* Instructions to follow: After locating the line that contains "Rendered at 1500 by 1125 pixels." in the records below, write out exactly that line and each line after it through the one that contains "For every layout", and nothing else.

* Data supplied:
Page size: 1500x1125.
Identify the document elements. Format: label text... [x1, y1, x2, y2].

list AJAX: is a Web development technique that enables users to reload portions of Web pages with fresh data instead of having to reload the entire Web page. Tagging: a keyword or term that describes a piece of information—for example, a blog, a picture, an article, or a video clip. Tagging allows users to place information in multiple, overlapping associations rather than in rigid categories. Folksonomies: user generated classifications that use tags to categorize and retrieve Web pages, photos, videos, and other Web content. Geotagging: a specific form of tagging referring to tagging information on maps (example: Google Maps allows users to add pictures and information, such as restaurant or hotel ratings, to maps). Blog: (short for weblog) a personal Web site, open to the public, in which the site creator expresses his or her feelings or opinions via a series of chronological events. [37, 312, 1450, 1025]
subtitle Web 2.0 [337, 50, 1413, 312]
...
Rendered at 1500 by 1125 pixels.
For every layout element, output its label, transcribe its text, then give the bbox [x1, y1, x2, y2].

* Answer:
Rendered at 1500 by 1125 pixels.
For every layout element, output its label, transcribe its text, then give the bbox [x1, y1, x2, y2].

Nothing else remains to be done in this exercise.